The Portland Trail Blazers announced an agreement Tuesday with a regional health and dental plan provider to change the name of the Rose Garden arena to the Moda Center at the Rose Quarter.
Moda Health, an Oregon-based company that also provides plans in Washington and Alaska, finalized a 10-year arena naming rights deal with the Blazers on Monday. Comcast Sportsnet Northwest reported that the price was “up to $4 million annually,” but neither the team nor Moda Health would confirm that number.
During a joint press conference held at the center’s south atrium, team president Chris McGowan and Moda Health president Dr. William Johnson hailed the agreement as a first step in developing the home of the Blazers into an entertainment epicenter of Portland.
“We’re going to put a lot of time and energy into livening up the Rose Quarter,” McGowan said, “and making it the cultural hub that it should be for arts and entertainment in this region.”
While the old name goes away, McGowan said that the future Moda Center logo will incorporate a rose “as a salute to the city of Portland” — as requested by team owner Paul Allen. Besides the name change and new look, Blazer fans should notice differences at the center by the time doors open for the Sept. 2 home opener against the San Antonio Spurs. McGowan described a “phase one” that will enhance the game-night experience.
For instance, plans have been put into place to redesign the fountains outside the south entrance with LED lights and offer more regionally influenced food and beverage options inside the arena. Over time, the goal will be to build restaurants and retail shops at the campus surrounding the Moda Center at the Rose Quarter.
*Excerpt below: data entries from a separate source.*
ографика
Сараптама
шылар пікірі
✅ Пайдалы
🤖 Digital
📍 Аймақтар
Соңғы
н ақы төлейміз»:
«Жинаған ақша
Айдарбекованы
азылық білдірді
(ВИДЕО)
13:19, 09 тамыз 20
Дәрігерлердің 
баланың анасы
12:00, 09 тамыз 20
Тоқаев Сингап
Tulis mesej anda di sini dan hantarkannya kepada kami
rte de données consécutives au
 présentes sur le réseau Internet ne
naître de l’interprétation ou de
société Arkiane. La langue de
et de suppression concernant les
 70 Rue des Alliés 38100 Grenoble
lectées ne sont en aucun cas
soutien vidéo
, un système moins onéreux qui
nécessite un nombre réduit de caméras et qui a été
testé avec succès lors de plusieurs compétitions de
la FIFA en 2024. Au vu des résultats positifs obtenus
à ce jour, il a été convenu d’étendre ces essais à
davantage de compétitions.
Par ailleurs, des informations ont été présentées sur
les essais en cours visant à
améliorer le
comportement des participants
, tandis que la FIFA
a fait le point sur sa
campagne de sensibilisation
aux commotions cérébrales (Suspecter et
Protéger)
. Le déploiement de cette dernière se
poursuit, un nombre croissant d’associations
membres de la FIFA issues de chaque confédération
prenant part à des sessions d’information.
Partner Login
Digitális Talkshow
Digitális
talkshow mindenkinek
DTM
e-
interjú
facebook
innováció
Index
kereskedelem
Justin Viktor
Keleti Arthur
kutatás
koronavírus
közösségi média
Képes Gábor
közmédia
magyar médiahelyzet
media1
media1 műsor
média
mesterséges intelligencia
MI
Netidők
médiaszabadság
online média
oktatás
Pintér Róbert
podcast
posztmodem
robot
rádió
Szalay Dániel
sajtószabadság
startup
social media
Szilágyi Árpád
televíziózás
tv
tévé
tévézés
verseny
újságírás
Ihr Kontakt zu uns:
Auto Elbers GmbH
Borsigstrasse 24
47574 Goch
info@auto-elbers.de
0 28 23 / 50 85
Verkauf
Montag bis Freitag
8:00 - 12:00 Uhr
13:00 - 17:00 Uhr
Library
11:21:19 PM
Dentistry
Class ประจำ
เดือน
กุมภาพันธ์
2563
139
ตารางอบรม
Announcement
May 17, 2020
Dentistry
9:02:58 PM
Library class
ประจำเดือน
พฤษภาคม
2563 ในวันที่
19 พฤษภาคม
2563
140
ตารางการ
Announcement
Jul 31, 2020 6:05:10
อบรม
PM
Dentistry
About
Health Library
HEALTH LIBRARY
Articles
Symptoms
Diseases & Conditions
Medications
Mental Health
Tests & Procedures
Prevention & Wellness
“We’re going to develop a model that works best for Portland and the Northwest community,” Johnson said. “To make this the heart of the city, we have to revamp that and really bring that to life.”
On a smaller scale, the Moda Center model appears to align with the vision of the AEG-operated L.A. Live in Los Angeles. McGowan, the former chief operating officer of AEG Sports, was around during the expansion of L.A. Live — the around-the-clock sports and entertainment hub in downtown Los Angeles.
“If we can, that’s an absolute home run,” McGowan said about mirroring the L.A. Live venue. “That’s going to take a ton of work and, like I said, at the very least we have to figure out how to make this place come alive on game and event nights. Then worry about the bigger picture and the bigger concepts if we can accomplish that goal.
“I’m not prepared to commit that we can do something on the scale of L.A. Live. That would be the ultimate goal, but we would have a lot of work to get there.”
Named by Paul Allen, the Rose Garden arena opened in 1995. As the naming-rights era bloomed and companies brought the rights to places such as the Pepsi Center (Denver) and Chesapeake Energy Arena (Oklahoma City), the Rose Garden stood out as one of the last bastions for the hometown name.
However when McGowan joined the Blazers in October, he highlighted the selling of the Rose Garden name as a top organizational goal.
“I think when you do deals like this and your business is more healthy, you have the ability to go address issues,” McGowan said, referring to enhanced entertainment options at the arena. “When you don’t have a big deal, it becomes harder to.”
Johnson said the Blazers reached out to Moda Health and the two sides had at least four meetings over the summer. Several weeks ago, a report surfaced that the Blazers had reached a deal with Moda Health for $4.2 million annually but the Blazers issued a statement that “the report is erroneous” while specifically denying that an agreement had been signed.
Thursday, McGowan told The Columbian that three companies remained on the short list for naming rights. However after the Tuesday morning press conference, McGowan detailed a process of drawn-out talks with only one, Moda Health.
“We had a bunch of stuff we were still negotiating,” McGowan said. “It was really the last two weeks that was pretty nonstop. I was just not comfortable confirming anything because it could have fallen apart.”